_Sur cette tâche_
Pouvez-vous citer mot pour mot toutes les lignes ci-dessous, en laissant les images de côté ?
##### Données de l'exercice
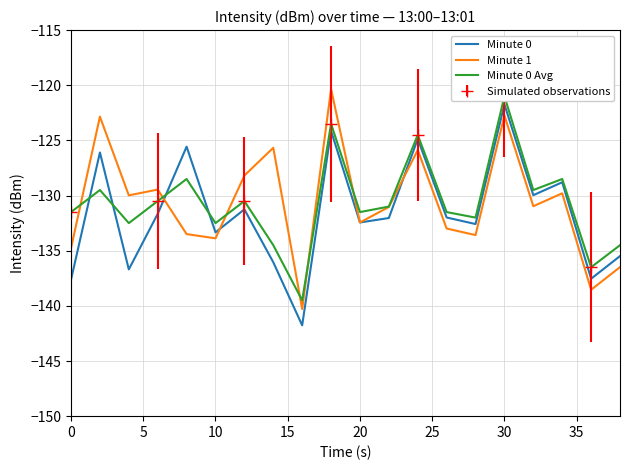

How many distinct data groups are displayed?

3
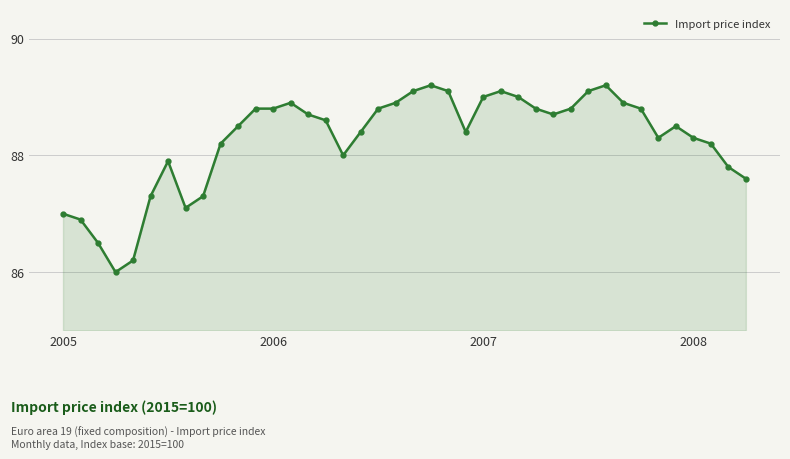

What is the greatest value displayed?

89.2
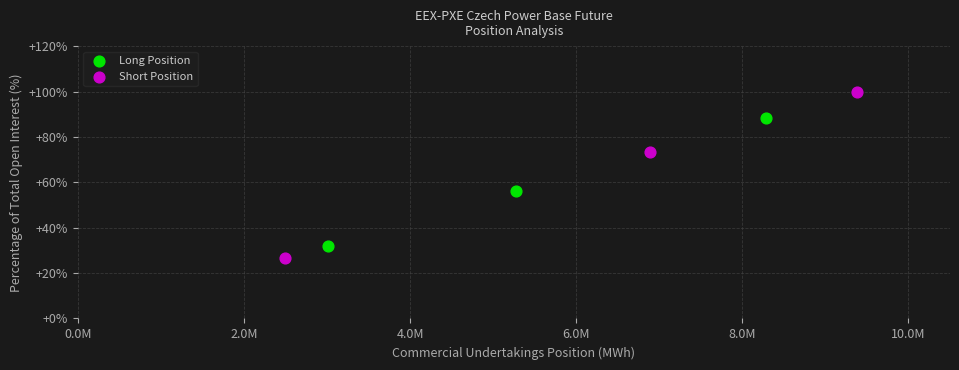

Which series has the largest Y range (max minus min)?

Short Position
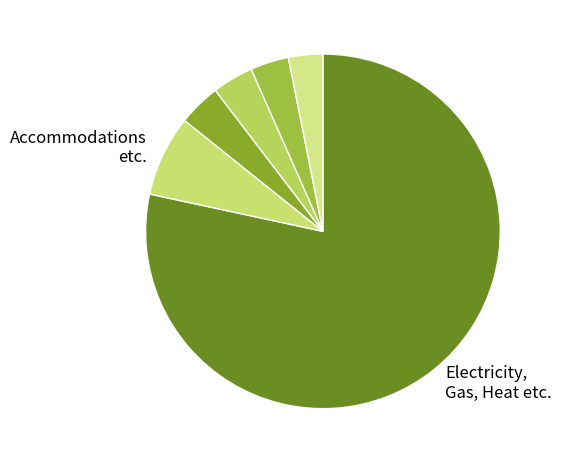

How many segments does this pie chart have?

6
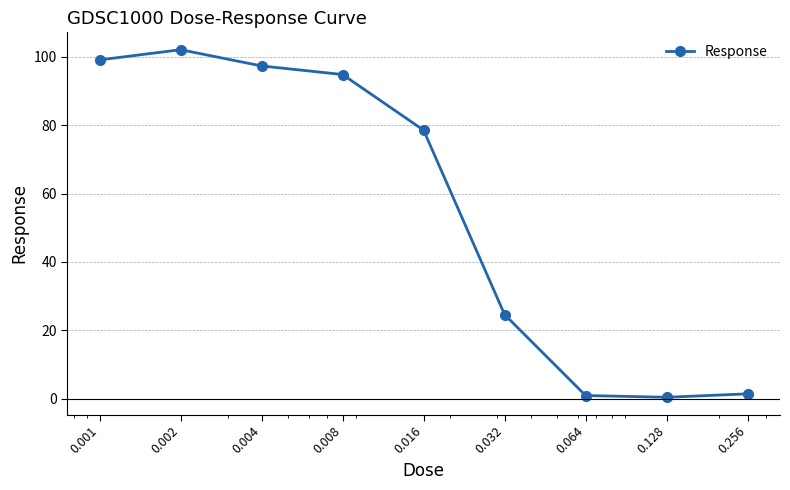

What is the maximum value shown in the chart?

102.1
##########
_Réponse_
How many distinct data groups are displayed?

3

What is the greatest value displayed?

89.2

Which series has the largest Y range (max minus min)?

Short Position

How many segments does this pie chart have?

6

What is the maximum value shown in the chart?

102.1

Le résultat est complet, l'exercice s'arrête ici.